▸ **INSTRUCTIONS FOR THE TASK**: Turn every line of the records below into a JSON list of strings, with one string per line and no blank lines.

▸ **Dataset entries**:

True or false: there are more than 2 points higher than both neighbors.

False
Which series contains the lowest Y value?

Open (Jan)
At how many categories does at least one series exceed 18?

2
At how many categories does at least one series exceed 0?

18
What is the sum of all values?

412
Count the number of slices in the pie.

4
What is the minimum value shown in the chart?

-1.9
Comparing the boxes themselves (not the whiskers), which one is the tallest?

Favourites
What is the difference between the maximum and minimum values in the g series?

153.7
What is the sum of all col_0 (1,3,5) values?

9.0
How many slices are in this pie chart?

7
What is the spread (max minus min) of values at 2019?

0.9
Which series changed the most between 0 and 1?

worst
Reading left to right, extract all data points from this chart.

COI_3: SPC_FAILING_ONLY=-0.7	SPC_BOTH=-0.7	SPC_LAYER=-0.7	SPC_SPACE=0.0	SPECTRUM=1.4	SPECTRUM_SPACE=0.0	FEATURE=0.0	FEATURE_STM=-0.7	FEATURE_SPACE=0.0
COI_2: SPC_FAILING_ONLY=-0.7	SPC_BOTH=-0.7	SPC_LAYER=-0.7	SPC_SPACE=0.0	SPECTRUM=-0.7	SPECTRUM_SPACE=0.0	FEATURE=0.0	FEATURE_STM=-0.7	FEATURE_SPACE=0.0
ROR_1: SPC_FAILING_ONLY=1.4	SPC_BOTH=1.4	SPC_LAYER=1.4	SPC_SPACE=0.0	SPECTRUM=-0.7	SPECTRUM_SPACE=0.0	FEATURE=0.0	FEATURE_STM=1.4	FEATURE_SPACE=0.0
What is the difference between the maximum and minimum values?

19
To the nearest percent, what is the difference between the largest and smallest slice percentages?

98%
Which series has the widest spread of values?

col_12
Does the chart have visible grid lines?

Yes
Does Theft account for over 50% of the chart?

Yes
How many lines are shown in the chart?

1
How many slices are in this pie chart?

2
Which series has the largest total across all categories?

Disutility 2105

▸ **SOLUTION FOR THIS TASK**:
[
  "True or false: there are more than 2 points higher than both neighbors.",
  "False",
  "Which series contains the lowest Y value?",
  "Open (Jan)",
  "At how many categories does at least one series exceed 18?",
  "2",
  "At how many categories does at least one series exceed 0?",
  "18",
  "What is the sum of all values?",
  "412",
  "Count the number of slices in the pie.",
  "4",
  "What is the minimum value shown in the chart?",
  "-1.9",
  "Comparing the boxes themselves (not the whiskers), which one is the tallest?",
  "Favourites",
  "What is the difference between the maximum and minimum values in the g series?",
  "153.7",
  "What is the sum of all col_0 (1,3,5) values?",
  "9.0",
  "How many slices are in this pie chart?",
  "7",
  "What is the spread (max minus min) of values at 2019?",
  "0.9",
  "Which series changed the most between 0 and 1?",
  "worst",
  "Reading left to right, extract all data points from this chart.",
  "COI_3: SPC_FAILING_ONLY=-0.7\tSPC_BOTH=-0.7\tSPC_LAYER=-0.7\tSPC_SPACE=0.0\tSPECTRUM=1.4\tSPECTRUM_SPACE=0.0\tFEATURE=0.0\tFEATURE_STM=-0.7\tFEATURE_SPACE=0.0",
  "COI_2: SPC_FAILING_ONLY=-0.7\tSPC_BOTH=-0.7\tSPC_LAYER=-0.7\tSPC_SPACE=0.0\tSPECTRUM=-0.7\tSPECTRUM_SPACE=0.0\tFEATURE=0.0\tFEATURE_STM=-0.7\tFEATURE_SPACE=0.0",
  "ROR_1: SPC_FAILING_ONLY=1.4\tSPC_BOTH=1.4\tSPC_LAYER=1.4\tSPC_SPACE=0.0\tSPECTRUM=-0.7\tSPECTRUM_SPACE=0.0\tFEATURE=0.0\tFEATURE_STM=1.4\tFEATURE_SPACE=0.0",
  "What is the difference between the maximum and minimum values?",
  "19",
  "To the nearest percent, what is the difference between the largest and smallest slice percentages?",
  "98%",
  "Which series has the widest spread of values?",
  "col_12",
  "Does the chart have visible grid lines?",
  "Yes",
  "Does Theft account for over 50% of the chart?",
  "Yes",
  "How many lines are shown in the chart?",
  "1",
  "How many slices are in this pie chart?",
  "2",
  "Which series has the largest total across all categories?",
  "Disutility 2105"
]